El miembro se me puso duro, no duro, durísimo. Parecía que quisiese salir de
mis calzoncillos. Estaba tan excitado con la visión de aquella carne joven y
deseosa de sexo, que me la tocaba bajo el agua. Si no hubiese estado el
vigilante, me la habría follado. Moviéndome en el agua, me acerqué aún más a
ella e hice que lo sintiera apoyándoselo levemente por detrás. Martina me miró,
pero no dijo nada. Aquellos ojos, aquella mirada, fue un tácito acuerdo de lo
que más tarde habría ocurrido entre nosotros si hubiésemos seguido viéndonos. A
pesar del gran feeling que había entre nosotros, seguía pensando que era
demasiado joven para mí. Y aquella idea no me abandonada ni un instante. Cuando
volvimos a casa, a altas horas de la noche, me despedí dándole un beso inocente
en la mejilla. Pero, antes de entrar en mi apartamento, me agarró de una mano y
con una sonrisa me dijo…
—Gracias de
verdad Samuel. He pasado una noche fantástica. Espero pasar más momentos como
este junto a ti.
—Martina…—le respondí —no me tienes que dar las
gracias, no te he hecho ningún favor. Y, además, yo también he estado muy bien
contigo.
Cerré la puerta y me metí en la cama. Pensé que
hubiese sido una noche aislada y que no repetiríamos el juego. Me equivocaba.
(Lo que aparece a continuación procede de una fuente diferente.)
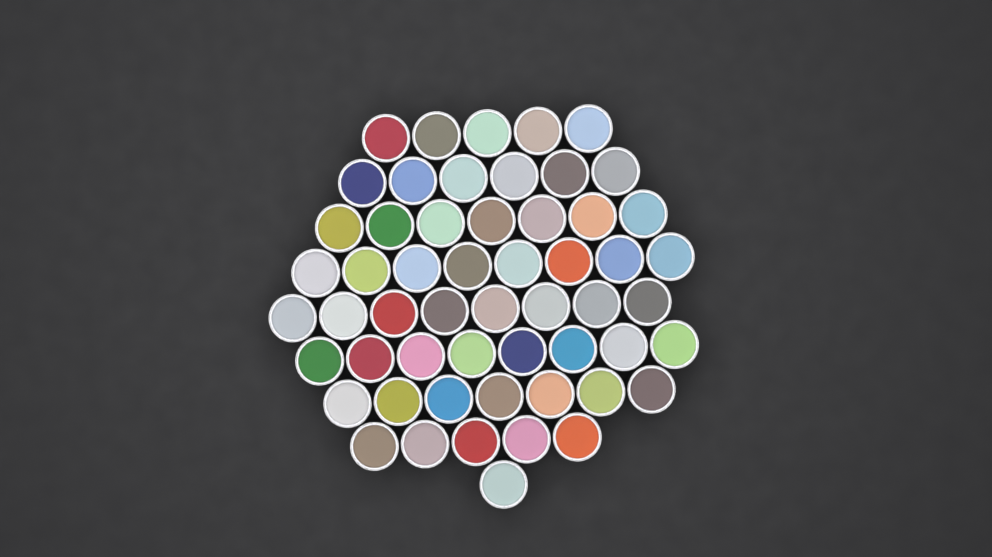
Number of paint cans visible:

En contra de mi profética previsión, las salidas a cenar se repitieron varias
veces más, hasta que ocurrió aquello que temía.
He entendido que la felicidad no consiste en
encontrar a alguien a toda costa para hacer un camino junto. Ser felices
significa tener a ese alguien que nos hace vibrar el alma y latir el corazón.
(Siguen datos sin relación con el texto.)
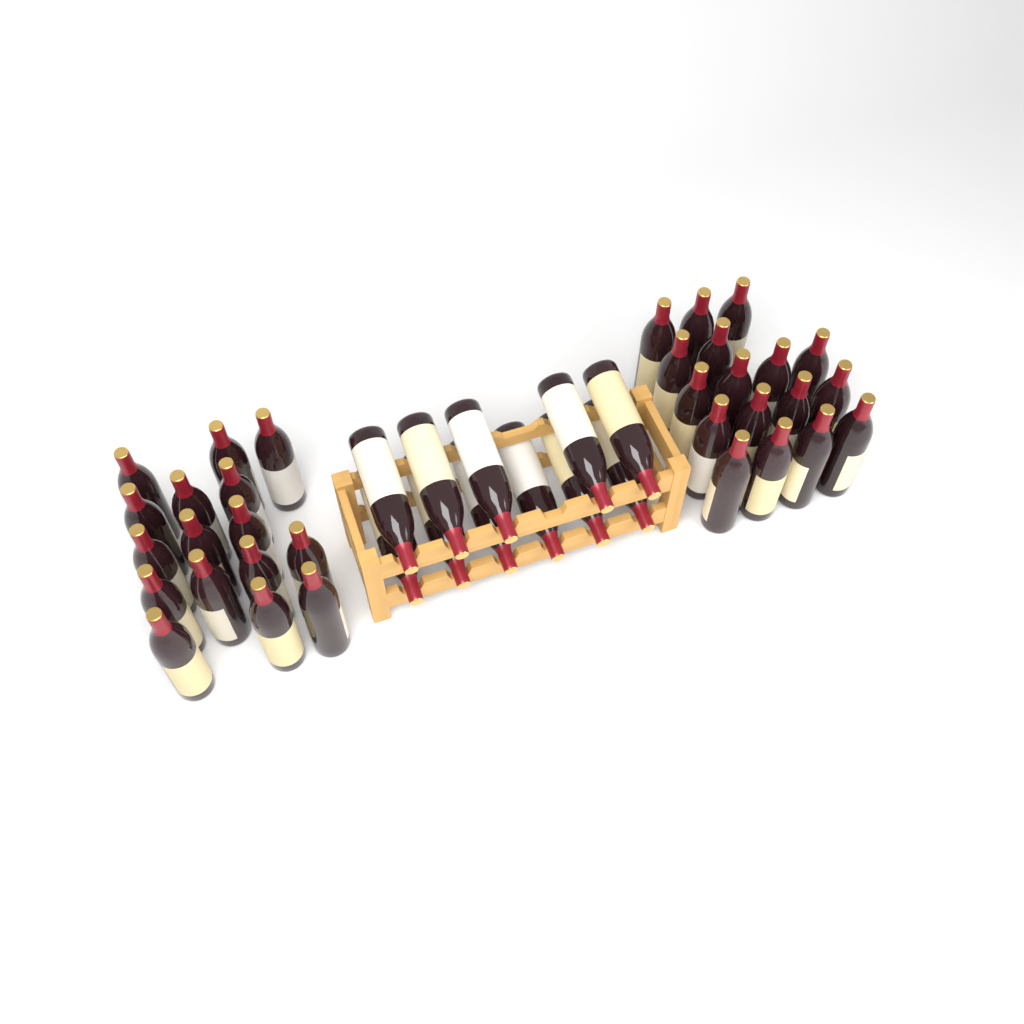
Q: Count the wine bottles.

Solo con esa persona aquel camino tiene un sentido. La mayor parte de las
veces, la felicidad se esconde en la periferia de lo que hacemos. Y aunque no
sea evidente, es accesible a cualquier ser humano a prescindir de su fortuna,
de su condición social y de sus capacidades intelectuales. Porque la felicidad
no depende tanto del placer, del amor, de la consideración o de la admiración
de los otros, sino de la plena aceptación de uno mismo, que consiste, en tener
el coraje de recorrer el camino para el que hemos nacido. He pensado, según mi
filosofía de vida, que no todos nacen para hacer las mismas cosas o seguir los
mismos caminos. Tener un trabajo, una familia, tener hijos. Cada uno de
nosotros encierra en la hondura del propio ser una semilla distinta que germina
de forma diferente y que necesita de otras cosas. Esa semilla representa lo que
estamos destinados a ser y a convertirnos.